Stepper Motor Driver

The stepper motor interface board was built by Bret Victor for his ditch day stack. If a stepper motor is ever needed for the Coke machine, well, we've got one. The reason a PAL is used instead of a 374 is that I had a ton of 20V8's lying around, so it was cheaper than buying a new chip. There are two boards. The board on the right goes near the controller board, and is attached via a very long ribbon cable to the board on the left, which goes near the actual motor. The board near the motor requires an external power supply (9-12VDC or so, standard barrel connector with center ground).

Chip List

U1: PAL20V8 - latch to store the data bus on write cycles: latch.pds
U2: LM324 - op-amp to buffer the signals from the PAL.

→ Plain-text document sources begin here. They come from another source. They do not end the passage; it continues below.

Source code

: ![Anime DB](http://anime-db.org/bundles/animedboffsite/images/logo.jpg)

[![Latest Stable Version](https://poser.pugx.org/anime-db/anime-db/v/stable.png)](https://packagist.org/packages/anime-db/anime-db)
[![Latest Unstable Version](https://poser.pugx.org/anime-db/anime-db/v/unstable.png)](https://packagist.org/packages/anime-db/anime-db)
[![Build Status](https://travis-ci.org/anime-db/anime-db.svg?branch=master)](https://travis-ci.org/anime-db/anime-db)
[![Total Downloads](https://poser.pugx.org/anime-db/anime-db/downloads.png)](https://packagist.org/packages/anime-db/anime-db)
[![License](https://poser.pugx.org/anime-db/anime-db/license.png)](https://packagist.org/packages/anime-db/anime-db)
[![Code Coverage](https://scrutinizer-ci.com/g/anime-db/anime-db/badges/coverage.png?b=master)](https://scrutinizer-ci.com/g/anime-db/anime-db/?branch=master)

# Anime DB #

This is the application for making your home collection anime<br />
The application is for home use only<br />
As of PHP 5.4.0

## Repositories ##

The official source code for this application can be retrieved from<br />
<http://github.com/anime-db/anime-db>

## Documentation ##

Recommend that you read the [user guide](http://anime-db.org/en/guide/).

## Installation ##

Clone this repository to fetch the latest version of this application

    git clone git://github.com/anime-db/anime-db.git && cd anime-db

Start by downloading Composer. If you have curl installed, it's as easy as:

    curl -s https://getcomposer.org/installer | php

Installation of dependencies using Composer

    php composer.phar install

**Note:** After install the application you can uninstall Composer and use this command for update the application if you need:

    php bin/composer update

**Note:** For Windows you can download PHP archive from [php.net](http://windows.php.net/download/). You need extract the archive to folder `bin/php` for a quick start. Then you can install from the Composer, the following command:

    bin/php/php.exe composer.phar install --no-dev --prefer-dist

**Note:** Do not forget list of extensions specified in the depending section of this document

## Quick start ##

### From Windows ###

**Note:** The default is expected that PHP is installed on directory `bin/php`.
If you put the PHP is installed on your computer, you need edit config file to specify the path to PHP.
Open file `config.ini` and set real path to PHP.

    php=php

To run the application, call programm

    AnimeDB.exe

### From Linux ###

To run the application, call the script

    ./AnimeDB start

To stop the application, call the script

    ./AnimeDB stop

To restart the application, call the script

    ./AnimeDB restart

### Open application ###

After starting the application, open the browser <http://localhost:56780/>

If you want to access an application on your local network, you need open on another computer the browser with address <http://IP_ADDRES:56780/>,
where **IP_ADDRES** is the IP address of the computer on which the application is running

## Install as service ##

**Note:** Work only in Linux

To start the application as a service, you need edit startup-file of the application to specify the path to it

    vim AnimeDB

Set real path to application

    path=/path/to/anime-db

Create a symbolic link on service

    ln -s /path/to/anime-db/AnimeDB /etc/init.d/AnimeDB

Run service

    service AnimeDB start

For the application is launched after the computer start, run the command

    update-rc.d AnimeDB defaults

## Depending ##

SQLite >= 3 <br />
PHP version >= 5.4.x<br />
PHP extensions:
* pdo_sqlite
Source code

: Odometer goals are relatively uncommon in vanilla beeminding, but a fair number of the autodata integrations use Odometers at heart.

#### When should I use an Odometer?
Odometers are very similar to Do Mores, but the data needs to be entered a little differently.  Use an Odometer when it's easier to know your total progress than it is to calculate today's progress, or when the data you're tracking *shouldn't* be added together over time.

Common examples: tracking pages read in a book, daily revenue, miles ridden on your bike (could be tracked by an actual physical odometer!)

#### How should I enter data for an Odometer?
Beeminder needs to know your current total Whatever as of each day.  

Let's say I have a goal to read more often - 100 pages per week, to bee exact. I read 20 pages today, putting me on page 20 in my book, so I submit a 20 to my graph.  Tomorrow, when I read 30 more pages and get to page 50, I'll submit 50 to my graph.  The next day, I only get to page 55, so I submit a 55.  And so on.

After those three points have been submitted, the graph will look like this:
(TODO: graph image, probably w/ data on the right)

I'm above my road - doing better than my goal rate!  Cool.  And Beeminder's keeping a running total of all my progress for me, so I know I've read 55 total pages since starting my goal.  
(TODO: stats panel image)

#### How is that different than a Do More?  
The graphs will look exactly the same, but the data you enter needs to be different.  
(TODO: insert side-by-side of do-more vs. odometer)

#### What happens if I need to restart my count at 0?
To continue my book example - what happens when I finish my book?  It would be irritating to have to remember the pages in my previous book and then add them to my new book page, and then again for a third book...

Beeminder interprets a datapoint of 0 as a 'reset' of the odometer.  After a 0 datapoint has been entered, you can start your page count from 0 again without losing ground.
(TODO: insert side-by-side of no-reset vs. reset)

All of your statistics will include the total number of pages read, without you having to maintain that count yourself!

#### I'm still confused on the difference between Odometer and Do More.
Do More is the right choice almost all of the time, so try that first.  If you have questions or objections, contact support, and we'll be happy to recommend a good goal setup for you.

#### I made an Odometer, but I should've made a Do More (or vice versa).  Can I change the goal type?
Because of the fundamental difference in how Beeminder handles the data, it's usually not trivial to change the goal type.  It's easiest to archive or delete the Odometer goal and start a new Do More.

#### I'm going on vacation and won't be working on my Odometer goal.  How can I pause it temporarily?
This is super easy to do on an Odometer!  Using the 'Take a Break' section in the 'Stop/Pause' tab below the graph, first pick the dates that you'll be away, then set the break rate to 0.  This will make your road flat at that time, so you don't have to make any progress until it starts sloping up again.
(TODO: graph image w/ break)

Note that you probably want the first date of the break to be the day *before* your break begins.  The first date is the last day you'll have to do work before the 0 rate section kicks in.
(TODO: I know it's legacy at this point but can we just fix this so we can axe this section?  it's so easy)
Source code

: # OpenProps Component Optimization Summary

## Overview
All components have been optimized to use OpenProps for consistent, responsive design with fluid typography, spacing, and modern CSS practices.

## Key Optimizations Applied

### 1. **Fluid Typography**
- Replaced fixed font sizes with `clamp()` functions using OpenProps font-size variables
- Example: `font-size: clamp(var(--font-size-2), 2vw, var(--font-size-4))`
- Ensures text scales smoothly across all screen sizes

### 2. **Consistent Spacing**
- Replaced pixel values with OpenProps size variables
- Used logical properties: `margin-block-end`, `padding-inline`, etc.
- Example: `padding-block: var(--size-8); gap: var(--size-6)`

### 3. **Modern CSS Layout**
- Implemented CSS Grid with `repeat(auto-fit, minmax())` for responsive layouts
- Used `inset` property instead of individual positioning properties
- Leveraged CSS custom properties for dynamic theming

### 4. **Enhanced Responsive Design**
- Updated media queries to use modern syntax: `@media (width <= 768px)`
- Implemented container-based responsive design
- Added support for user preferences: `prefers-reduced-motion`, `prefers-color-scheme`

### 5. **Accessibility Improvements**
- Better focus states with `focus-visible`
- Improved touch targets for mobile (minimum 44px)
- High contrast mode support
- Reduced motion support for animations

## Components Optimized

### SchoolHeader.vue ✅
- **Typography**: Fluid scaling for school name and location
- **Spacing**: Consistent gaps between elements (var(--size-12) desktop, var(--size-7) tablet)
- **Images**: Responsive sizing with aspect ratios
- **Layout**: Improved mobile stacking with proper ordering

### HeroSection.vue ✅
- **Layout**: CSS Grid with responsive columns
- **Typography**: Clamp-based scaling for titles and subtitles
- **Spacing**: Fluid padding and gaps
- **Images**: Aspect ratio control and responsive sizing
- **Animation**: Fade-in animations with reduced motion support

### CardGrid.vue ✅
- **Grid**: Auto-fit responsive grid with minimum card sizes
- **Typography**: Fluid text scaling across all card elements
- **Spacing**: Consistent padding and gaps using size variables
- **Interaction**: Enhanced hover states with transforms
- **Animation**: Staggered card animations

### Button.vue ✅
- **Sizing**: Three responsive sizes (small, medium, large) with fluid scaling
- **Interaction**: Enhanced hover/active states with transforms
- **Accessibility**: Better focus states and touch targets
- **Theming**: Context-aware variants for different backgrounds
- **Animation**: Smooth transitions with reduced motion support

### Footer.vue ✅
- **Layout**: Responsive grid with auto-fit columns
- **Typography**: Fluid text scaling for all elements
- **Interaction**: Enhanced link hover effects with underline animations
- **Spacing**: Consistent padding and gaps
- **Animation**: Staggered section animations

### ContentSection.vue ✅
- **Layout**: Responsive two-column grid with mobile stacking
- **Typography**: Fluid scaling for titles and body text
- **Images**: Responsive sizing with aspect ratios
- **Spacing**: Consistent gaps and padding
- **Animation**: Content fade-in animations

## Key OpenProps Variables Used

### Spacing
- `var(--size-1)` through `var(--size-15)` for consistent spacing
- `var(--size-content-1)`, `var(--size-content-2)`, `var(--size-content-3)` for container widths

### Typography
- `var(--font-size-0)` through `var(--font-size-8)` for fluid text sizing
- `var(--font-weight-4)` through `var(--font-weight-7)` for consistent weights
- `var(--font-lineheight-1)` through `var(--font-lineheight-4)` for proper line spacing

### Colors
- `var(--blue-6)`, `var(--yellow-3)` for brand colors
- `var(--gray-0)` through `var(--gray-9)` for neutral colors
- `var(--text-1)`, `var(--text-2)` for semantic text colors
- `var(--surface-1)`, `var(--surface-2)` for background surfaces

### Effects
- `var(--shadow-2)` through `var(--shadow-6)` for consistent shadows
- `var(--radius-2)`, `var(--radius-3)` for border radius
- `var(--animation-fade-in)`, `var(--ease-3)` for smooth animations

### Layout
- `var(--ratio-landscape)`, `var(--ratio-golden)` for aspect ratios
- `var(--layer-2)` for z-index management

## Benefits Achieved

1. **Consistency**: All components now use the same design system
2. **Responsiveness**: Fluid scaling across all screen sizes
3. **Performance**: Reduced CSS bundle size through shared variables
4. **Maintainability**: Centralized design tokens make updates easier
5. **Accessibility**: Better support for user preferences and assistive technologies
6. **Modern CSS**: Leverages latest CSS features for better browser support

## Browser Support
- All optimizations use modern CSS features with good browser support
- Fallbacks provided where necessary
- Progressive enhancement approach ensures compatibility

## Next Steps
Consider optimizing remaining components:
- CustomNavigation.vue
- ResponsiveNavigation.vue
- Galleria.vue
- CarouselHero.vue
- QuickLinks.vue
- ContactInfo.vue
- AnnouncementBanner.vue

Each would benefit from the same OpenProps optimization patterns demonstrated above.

There are four TIP112 darlington transistors to drive the motor coils, and of course, protection diodes.

Use

Write a byte to any address to set the stepper motor pattern. Only the low four bits matter.

Notes

The motor itself has a connector with six wires in the following order: yellow, brown, grey, green, orange, red. Brown and orange are on either end of one coil, and green is the center-tap. Yellow and red are on either end of the other coil, and grey is the center-tap. The motor driver board is wired with the center-taps attached through resistors to positive voltage, and the ends of the coils attached to the collectors of the TIP112 power transistors. There is a protection diode across each half-coil, from coil end to center-tap.